Di dalam blog Agun Gunandjar Sudarsa, anggota DPR RI dari Partai Golkar, saya menemukan sebuah bacaan yang menarik mengenai modus penipuan yang biasa dilakukan oleh Mafia Tanah. Di tulisan yang tadi malam saya baca itu tertulis demikian:
Menurut pengacara Elsa Syarif berdasarkan pengalamannya saat menangani kasus sengketa tanah, ada beberapa modus penipuan tanah yang kerap kali terjadi di Indonesia.
Modus Pertama adalah gugatan rekayasa. Modus ini sering dilakukan oleh dua orang yang ingin merebut tanah pihak ketiga. Satu orang membuat surat girik terhadap tanah tersebut dan orang kedua membuat sertifikat. "Lalu keduanya saling menggugat tanah yang dimiliki orang lain tersebut," jelasnya. Setelah itu, pengadilan akan memutuskan gugatan yang menggugat atas tergugat. "Setelah diputuskan, pihak ketiga pemilik tanah itu bisa terheran-heran, karena pengadilan telah memutuskan tanah miliknya menjadi milik orang lain secara sah melalui pengadilan," katanya.
Modus kedua, tuntutan tak berakhir. Dalam modus ini ada pihak yang melayangkan tuntutan kepada pemilik tanah ke pengadilan. "Karena sistem pengadilan kita membolehkan itu, maka keduanya saling menuntut di pengadilan hingga tidak pernah berakhir," jelasnya.
Modus ketiga adalah melegalkan 'uang damai'. Cara ini kata dia sering menimpa pemilik tanah yang kaya, yang ditempati orang lain. Lalu para preman mendatangi pemilik tanah dan meminta uang damai agar persoalannya tidak diteruskan. "Kadang-kadang pemilik tanah itu sampai bangkrut," katanya.
Modus keempat adalah perubahan batas-batas tanah. Menurut Elsa, modus keempat ini seringkali tidak dapat diselesaikan di pengadilan karena lurah atau camatnya mangkir dari pengadilan. Seringkali, pemilik tanah harus membayar biaya akomodasi lurah atau camat tersebut agar mau bersaksi mengenai batas-batas sebenarnya kepemilikan tanah tersebut.
Modus Kelima: Kasus Sengketa Tanah di Teluk Jambe Karawang
Mengacu pada pernyataan Elsa di atas, boleh jadi yang terjadi pada kasus sengketa tanah di Teluk Jambe adalah mirip-mirip dengan modus yang kedua, yaitu tuntutan tak berakhir.

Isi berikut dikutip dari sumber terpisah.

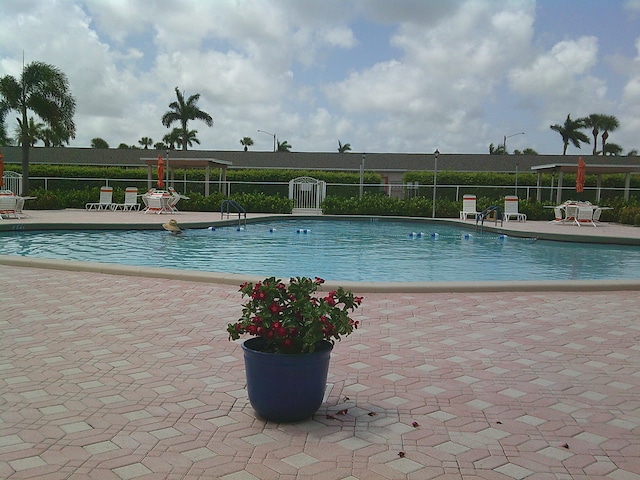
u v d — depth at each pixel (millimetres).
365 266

Jika dihitung sejak gugatan pertama terhadap PT Sumber Air Mas Pratama (PT. SAMP) di tahun 2003, berarti hingga sekarang sengketa ini sudah berlangsung lebih dari 10 tahun.
Belum tuntas keputusan hukum atas gugatan pertama, tahun 2007 muncul lagi gugatan yang kedua. Jika dihitung dengan gugatan terakhir di tahun 2014, berarti sudah tiga kali PT. SAMP digugat oleh pihak yang menjadi lawannya.
Jika mengacu pada keputusan Peninjauan Kembali (PK) No.160 PK/PDT/2011 status tanah yang disengketakan di Teluk Jambe telah sah dimiliki oleh PT. SAMP. Namun, karena ulah pihak tertentu yang berlkali-kali melakukan pengerahan massa dan upaya-upaya intimidasi, perintah eksekusi baru bisa dikeluarkan PN Karawang pada 30 Mei 2014.
Saat proses eksekusi, 24 juni 2014, adalah saat-saat kritis yang menegangkan di Karawang. Waktu itu masyarakat dikompori untuk melawan aparat yang mendapat tugas melaksanakan perintah pengadilan. Untungnya, polisi bertindak profesional dalam menangani proses eksekusi yang sebelumnya dikatakan akan berakhir seperti kasus Mesuji di era pra-reformasi dulu. Sebaliknya, proses eksekusi itu berjalan terkendali dan tanpa akhir yang dramatis.